Catholic Culture News
Catholic Culture News

Tearing down churches-- more ways than one

By Diogenes ( articles ) | Nov 15, 2004

Boston's Archbishop Sean O'Malley admits that he is being torn to pieces by the painful process of closing 80+ parishes; one sentence is more than enough to convey his anguish

At times I ask God to call me home and let someone else finish this job, but I keep waking up in the morning to face another day of reconfiguration.

And the Boston Globe is doing its best to increase the centrifugal pressure.
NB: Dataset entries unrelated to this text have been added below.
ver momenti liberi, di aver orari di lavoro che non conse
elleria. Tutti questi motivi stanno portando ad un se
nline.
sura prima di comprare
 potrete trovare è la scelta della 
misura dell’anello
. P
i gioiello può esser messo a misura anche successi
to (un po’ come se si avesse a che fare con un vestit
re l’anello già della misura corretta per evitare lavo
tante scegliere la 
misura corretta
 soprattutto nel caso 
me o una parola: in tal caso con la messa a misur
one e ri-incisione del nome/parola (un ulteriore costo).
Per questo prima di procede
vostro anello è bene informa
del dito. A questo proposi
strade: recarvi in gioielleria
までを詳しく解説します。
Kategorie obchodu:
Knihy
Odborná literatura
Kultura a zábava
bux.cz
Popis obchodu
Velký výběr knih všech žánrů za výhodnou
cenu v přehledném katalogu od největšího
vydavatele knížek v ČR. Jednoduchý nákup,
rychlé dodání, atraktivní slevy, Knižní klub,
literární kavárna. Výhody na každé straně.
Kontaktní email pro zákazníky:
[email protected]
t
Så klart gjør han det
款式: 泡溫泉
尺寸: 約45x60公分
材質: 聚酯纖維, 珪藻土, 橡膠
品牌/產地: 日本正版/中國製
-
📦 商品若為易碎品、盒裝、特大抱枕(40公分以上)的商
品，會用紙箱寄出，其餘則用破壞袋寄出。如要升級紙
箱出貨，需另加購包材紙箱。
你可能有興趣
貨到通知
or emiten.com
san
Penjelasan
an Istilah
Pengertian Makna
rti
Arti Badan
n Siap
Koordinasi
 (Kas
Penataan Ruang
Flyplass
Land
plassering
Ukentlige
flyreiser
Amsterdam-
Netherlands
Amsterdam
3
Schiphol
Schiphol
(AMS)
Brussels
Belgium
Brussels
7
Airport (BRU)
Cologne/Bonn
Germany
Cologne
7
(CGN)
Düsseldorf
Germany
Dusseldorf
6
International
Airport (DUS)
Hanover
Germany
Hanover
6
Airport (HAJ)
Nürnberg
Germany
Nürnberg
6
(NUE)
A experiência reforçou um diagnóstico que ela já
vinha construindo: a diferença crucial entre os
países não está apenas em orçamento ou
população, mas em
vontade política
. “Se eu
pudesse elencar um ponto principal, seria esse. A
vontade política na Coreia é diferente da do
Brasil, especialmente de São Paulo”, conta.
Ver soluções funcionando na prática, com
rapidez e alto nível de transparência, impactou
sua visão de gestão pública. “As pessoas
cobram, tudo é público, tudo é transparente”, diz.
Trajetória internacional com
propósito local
After months of leading the cheers for Voice of the Faithful, the Globe is now waving pom-poms for another dissident group, the Council of Parishes, which is fighting the archbishop's plans. In the latest go-round, the Globe reports,

The leaders of the Council of Parishes, an alliance of parishes that have closed or are slated to close, issued a statement yesterday calling for a six-month pause to the closings process and asked O'Malley to allow the celebration of Sunday Mass at the closed parishes still occupied by parishioners. Currently, those churches hold prayer services that are not considered Mass because there is no priest; at some services, wafers that have been consecrated by sympathetic priests are distributed as Communion.

"Wafers?" I think they mean the Body and Blood of Jesus Christ.

And the group's "prayer services" are "not considered Mass because there is no priest?" OK, and you might say that what I'm doing right now-- pecking out this message on my keyboard-- "is not considered" Beethoven's Moonlight Sonata, because there is no piano. It's true, but it's not exactly the whole story.